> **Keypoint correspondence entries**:
──────
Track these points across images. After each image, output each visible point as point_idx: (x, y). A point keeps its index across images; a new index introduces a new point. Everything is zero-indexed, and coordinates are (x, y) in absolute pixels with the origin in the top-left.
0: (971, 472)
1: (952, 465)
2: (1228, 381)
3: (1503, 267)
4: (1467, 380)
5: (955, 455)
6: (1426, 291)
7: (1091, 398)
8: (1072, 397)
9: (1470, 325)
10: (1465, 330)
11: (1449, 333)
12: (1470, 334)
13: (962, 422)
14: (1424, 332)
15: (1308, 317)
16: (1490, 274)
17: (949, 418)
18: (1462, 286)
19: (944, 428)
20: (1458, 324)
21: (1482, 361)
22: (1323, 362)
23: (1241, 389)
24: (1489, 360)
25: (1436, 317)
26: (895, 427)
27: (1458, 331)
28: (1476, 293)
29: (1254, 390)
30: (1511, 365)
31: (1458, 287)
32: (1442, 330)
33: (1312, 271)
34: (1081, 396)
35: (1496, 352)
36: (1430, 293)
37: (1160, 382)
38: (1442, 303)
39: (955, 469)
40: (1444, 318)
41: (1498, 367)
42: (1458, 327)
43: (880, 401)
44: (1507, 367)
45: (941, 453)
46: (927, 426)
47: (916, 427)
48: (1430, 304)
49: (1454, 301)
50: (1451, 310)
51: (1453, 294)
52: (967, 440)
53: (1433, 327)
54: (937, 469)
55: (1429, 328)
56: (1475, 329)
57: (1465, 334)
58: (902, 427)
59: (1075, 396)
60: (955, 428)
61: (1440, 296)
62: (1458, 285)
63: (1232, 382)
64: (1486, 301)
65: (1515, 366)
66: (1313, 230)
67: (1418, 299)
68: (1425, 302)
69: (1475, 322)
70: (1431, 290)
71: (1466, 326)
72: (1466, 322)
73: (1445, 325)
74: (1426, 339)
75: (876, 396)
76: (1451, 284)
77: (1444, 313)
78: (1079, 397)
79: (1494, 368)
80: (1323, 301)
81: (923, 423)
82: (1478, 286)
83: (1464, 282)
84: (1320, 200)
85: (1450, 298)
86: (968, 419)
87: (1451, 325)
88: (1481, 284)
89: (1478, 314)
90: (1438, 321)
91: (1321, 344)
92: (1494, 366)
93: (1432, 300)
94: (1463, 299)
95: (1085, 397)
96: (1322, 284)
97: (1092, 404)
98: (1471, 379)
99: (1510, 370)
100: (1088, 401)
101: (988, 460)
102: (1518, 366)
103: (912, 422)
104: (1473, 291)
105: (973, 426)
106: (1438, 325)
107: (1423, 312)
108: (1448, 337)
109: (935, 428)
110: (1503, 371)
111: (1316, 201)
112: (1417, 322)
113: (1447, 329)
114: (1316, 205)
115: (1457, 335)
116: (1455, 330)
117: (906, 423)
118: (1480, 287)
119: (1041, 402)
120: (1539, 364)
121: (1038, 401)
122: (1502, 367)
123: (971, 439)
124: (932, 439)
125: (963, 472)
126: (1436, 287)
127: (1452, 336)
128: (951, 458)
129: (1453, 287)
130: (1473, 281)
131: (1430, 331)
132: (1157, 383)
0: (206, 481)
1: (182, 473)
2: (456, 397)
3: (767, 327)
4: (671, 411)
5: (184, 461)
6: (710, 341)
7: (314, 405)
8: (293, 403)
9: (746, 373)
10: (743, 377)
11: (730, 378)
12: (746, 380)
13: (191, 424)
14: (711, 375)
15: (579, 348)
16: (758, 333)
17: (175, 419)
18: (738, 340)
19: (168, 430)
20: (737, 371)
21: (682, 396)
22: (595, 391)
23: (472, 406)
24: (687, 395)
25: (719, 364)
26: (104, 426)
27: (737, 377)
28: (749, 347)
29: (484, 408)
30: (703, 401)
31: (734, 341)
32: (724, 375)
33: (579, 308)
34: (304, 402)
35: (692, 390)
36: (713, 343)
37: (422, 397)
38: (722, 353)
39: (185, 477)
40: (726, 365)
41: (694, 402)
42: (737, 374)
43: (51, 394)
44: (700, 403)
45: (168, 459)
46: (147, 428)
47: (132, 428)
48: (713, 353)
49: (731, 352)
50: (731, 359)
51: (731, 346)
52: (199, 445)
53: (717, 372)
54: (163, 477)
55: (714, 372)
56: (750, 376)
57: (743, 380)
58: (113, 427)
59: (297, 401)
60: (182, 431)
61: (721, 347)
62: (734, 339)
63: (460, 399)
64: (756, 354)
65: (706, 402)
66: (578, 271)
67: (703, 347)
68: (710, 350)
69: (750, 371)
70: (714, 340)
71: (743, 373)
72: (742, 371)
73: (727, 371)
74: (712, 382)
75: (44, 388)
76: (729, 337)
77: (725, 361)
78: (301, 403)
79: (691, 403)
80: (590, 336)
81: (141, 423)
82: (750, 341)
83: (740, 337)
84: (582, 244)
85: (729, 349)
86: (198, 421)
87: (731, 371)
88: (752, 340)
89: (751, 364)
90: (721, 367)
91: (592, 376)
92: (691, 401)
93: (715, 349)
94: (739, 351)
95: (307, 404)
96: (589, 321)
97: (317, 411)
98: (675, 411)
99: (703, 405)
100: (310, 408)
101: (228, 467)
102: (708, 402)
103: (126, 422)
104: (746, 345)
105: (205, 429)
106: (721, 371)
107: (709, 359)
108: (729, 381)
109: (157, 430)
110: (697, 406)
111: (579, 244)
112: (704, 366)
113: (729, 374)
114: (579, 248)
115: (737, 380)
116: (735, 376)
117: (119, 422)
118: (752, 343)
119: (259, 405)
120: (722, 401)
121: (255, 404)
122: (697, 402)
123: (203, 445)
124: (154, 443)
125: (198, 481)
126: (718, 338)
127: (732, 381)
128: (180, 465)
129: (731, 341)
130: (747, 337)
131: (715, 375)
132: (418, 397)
──────
> **Exercise**:
Format all of the entries above as a Markdown table with the columns Row and Line. Give each line its own row, number the rows in order, and leave out blank lines.

> **Reply to the exercise**:
| Row | Line |
|---|---|
| 1 | Track these points across images. After each image, output each visible point as point_idx: (x, y). A point keeps its index across images; a new index introduces a new point. Everything is zero-indexed, and coordinates are (x, y) in absolute pixels with the origin in the top-left. |
| 2 | 0: (971, 472) |
| 3 | 1: (952, 465) |
| 4 | 2: (1228, 381) |
| 5 | 3: (1503, 267) |
| 6 | 4: (1467, 380) |
| 7 | 5: (955, 455) |
| 8 | 6: (1426, 291) |
| 9 | 7: (1091, 398) |
| 10 | 8: (1072, 397) |
| 11 | 9: (1470, 325) |
| 12 | 10: (1465, 330) |
| 13 | 11: (1449, 333) |
| 14 | 12: (1470, 334) |
| 15 | 13: (962, 422) |
| 16 | 14: (1424, 332) |
| 17 | 15: (1308, 317) |
| 18 | 16: (1490, 274) |
| 19 | 17: (949, 418) |
| 20 | 18: (1462, 286) |
| 21 | 19: (944, 428) |
| 22 | 20: (1458, 324) |
| 23 | 21: (1482, 361) |
| 24 | 22: (1323, 362) |
| 25 | 23: (1241, 389) |
| 26 | 24: (1489, 360) |
| 27 | 25: (1436, 317) |
| 28 | 26: (895, 427) |
| 29 | 27: (1458, 331) |
| 30 | 28: (1476, 293) |
| 31 | 29: (1254, 390) |
| 32 | 30: (1511, 365) |
| 33 | 31: (1458, 287) |
| 34 | 32: (1442, 330) |
| 35 | 33: (1312, 271) |
| 36 | 34: (1081, 396) |
| 37 | 35: (1496, 352) |
| 38 | 36: (1430, 293) |
| 39 | 37: (1160, 382) |
| 40 | 38: (1442, 303) |
| 41 | 39: (955, 469) |
| 42 | 40: (1444, 318) |
| 43 | 41: (1498, 367) |
| 44 | 42: (1458, 327) |
| 45 | 43: (880, 401) |
| 46 | 44: (1507, 367) |
| 47 | 45: (941, 453) |
| 48 | 46: (927, 426) |
| 49 | 47: (916, 427) |
| 50 | 48: (1430, 304) |
| 51 | 49: (1454, 301) |
| 52 | 50: (1451, 310) |
| 53 | 51: (1453, 294) |
| 54 | 52: (967, 440) |
| 55 | 53: (1433, 327) |
| 56 | 54: (937, 469) |
| 57 | 55: (1429, 328) |
| 58 | 56: (1475, 329) |
| 59 | 57: (1465, 334) |
| 60 | 58: (902, 427) |
| 61 | 59: (1075, 396) |
| 62 | 60: (955, 428) |
| 63 | 61: (1440, 296) |
| 64 | 62: (1458, 285) |
| 65 | 63: (1232, 382) |
| 66 | 64: (1486, 301) |
| 67 | 65: (1515, 366) |
| 68 | 66: (1313, 230) |
| 69 | 67: (1418, 299) |
| 70 | 68: (1425, 302) |
| 71 | 69: (1475, 322) |
| 72 | 70: (1431, 290) |
| 73 | 71: (1466, 326) |
| 74 | 72: (1466, 322) |
| 75 | 73: (1445, 325) |
| 76 | 74: (1426, 339) |
| 77 | 75: (876, 396) |
| 78 | 76: (1451, 284) |
| 79 | 77: (1444, 313) |
| 80 | 78: (1079, 397) |
| 81 | 79: (1494, 368) |
| 82 | 80: (1323, 301) |
| 83 | 81: (923, 423) |
| 84 | 82: (1478, 286) |
| 85 | 83: (1464, 282) |
| 86 | 84: (1320, 200) |
| 87 | 85: (1450, 298) |
| 88 | 86: (968, 419) |
| 89 | 87: (1451, 325) |
| 90 | 88: (1481, 284) |
| 91 | 89: (1478, 314) |
| 92 | 90: (1438, 321) |
| 93 | 91: (1321, 344) |
| 94 | 92: (1494, 366) |
| 95 | 93: (1432, 300) |
| 96 | 94: (1463, 299) |
| 97 | 95: (1085, 397) |
| 98 | 96: (1322, 284) |
| 99 | 97: (1092, 404) |
| 100 | 98: (1471, 379) |
| 101 | 99: (1510, 370) |
| 102 | 100: (1088, 401) |
| 103 | 101: (988, 460) |
| 104 | 102: (1518, 366) |
| 105 | 103: (912, 422) |
| 106 | 104: (1473, 291) |
| 107 | 105: (973, 426) |
| 108 | 106: (1438, 325) |
| 109 | 107: (1423, 312) |
| 110 | 108: (1448, 337) |
| 111 | 109: (935, 428) |
| 112 | 110: (1503, 371) |
| 113 | 111: (1316, 201) |
| 114 | 112: (1417, 322) |
| 115 | 113: (1447, 329) |
| 116 | 114: (1316, 205) |
| 117 | 115: (1457, 335) |
| 118 | 116: (1455, 330) |
| 119 | 117: (906, 423) |
| 120 | 118: (1480, 287) |
| 121 | 119: (1041, 402) |
| 122 | 120: (1539, 364) |
| 123 | 121: (1038, 401) |
| 124 | 122: (1502, 367) |
| 125 | 123: (971, 439) |
| 126 | 124: (932, 439) |
| 127 | 125: (963, 472) |
| 128 | 126: (1436, 287) |
| 129 | 127: (1452, 336) |
| 130 | 128: (951, 458) |
| 131 | 129: (1453, 287) |
| 132 | 130: (1473, 281) |
| 133 | 131: (1430, 331) |
| 134 | 132: (1157, 383) |
| 135 | 0: (206, 481) |
| 136 | 1: (182, 473) |
| 137 | 2: (456, 397) |
| 138 | 3: (767, 327) |
| 139 | 4: (671, 411) |
| 140 | 5: (184, 461) |
| 141 | 6: (710, 341) |
| 142 | 7: (314, 405) |
| 143 | 8: (293, 403) |
| 144 | 9: (746, 373) |
| 145 | 10: (743, 377) |
| 146 | 11: (730, 378) |
| 147 | 12: (746, 380) |
| 148 | 13: (191, 424) |
| 149 | 14: (711, 375) |
| 150 | 15: (579, 348) |
| 151 | 16: (758, 333) |
| 152 | 17: (175, 419) |
| 153 | 18: (738, 340) |
| 154 | 19: (168, 430) |
| 155 | 20: (737, 371) |
| 156 | 21: (682, 396) |
| 157 | 22: (595, 391) |
| 158 | 23: (472, 406) |
| 159 | 24: (687, 395) |
| 160 | 25: (719, 364) |
| 161 | 26: (104, 426) |
| 162 | 27: (737, 377) |
| 163 | 28: (749, 347) |
| 164 | 29: (484, 408) |
| 165 | 30: (703, 401) |
| 166 | 31: (734, 341) |
| 167 | 32: (724, 375) |
| 168 | 33: (579, 308) |
| 169 | 34: (304, 402) |
| 170 | 35: (692, 390) |
| 171 | 36: (713, 343) |
| 172 | 37: (422, 397) |
| 173 | 38: (722, 353) |
| 174 | 39: (185, 477) |
| 175 | 40: (726, 365) |
| 176 | 41: (694, 402) |
| 177 | 42: (737, 374) |
| 178 | 43: (51, 394) |
| 179 | 44: (700, 403) |
| 180 | 45: (168, 459) |
| 181 | 46: (147, 428) |
| 182 | 47: (132, 428) |
| 183 | 48: (713, 353) |
| 184 | 49: (731, 352) |
| 185 | 50: (731, 359) |
| 186 | 51: (731, 346) |
| 187 | 52: (199, 445) |
| 188 | 53: (717, 372) |
| 189 | 54: (163, 477) |
| 190 | 55: (714, 372) |
| 191 | 56: (750, 376) |
| 192 | 57: (743, 380) |
| 193 | 58: (113, 427) |
| 194 | 59: (297, 401) |
| 195 | 60: (182, 431) |
| 196 | 61: (721, 347) |
| 197 | 62: (734, 339) |
| 198 | 63: (460, 399) |
| 199 | 64: (756, 354) |
| 200 | 65: (706, 402) |
| 201 | 66: (578, 271) |
| 202 | 67: (703, 347) |
| 203 | 68: (710, 350) |
| 204 | 69: (750, 371) |
| 205 | 70: (714, 340) |
| 206 | 71: (743, 373) |
| 207 | 72: (742, 371) |
| 208 | 73: (727, 371) |
| 209 | 74: (712, 382) |
| 210 | 75: (44, 388) |
| 211 | 76: (729, 337) |
| 212 | 77: (725, 361) |
| 213 | 78: (301, 403) |
| 214 | 79: (691, 403) |
| 215 | 80: (590, 336) |
| 216 | 81: (141, 423) |
| 217 | 82: (750, 341) |
| 218 | 83: (740, 337) |
| 219 | 84: (582, 244) |
| 220 | 85: (729, 349) |
| 221 | 86: (198, 421) |
| 222 | 87: (731, 371) |
| 223 | 88: (752, 340) |
| 224 | 89: (751, 364) |
| 225 | 90: (721, 367) |
| 226 | 91: (592, 376) |
| 227 | 92: (691, 401) |
| 228 | 93: (715, 349) |
| 229 | 94: (739, 351) |
| 230 | 95: (307, 404) |
| 231 | 96: (589, 321) |
| 232 | 97: (317, 411) |
| 233 | 98: (675, 411) |
| 234 | 99: (703, 405) |
| 235 | 100: (310, 408) |
| 236 | 101: (228, 467) |
| 237 | 102: (708, 402) |
| 238 | 103: (126, 422) |
| 239 | 104: (746, 345) |
| 240 | 105: (205, 429) |
| 241 | 106: (721, 371) |
| 242 | 107: (709, 359) |
| 243 | 108: (729, 381) |
| 244 | 109: (157, 430) |
| 245 | 110: (697, 406) |
| 246 | 111: (579, 244) |
| 247 | 112: (704, 366) |
| 248 | 113: (729, 374) |
| 249 | 114: (579, 248) |
| 250 | 115: (737, 380) |
| 251 | 116: (735, 376) |
| 252 | 117: (119, 422) |
| 253 | 118: (752, 343) |
| 254 | 119: (259, 405) |
| 255 | 120: (722, 401) |
| 256 | 121: (255, 404) |
| 257 | 122: (697, 402) |
| 258 | 123: (203, 445) |
| 259 | 124: (154, 443) |
| 260 | 125: (198, 481) |
| 261 | 126: (718, 338) |
| 262 | 127: (732, 381) |
| 263 | 128: (180, 465) |
| 264 | 129: (731, 341) |
| 265 | 130: (747, 337) |
| 266 | 131: (715, 375) |
| 267 | 132: (418, 397) |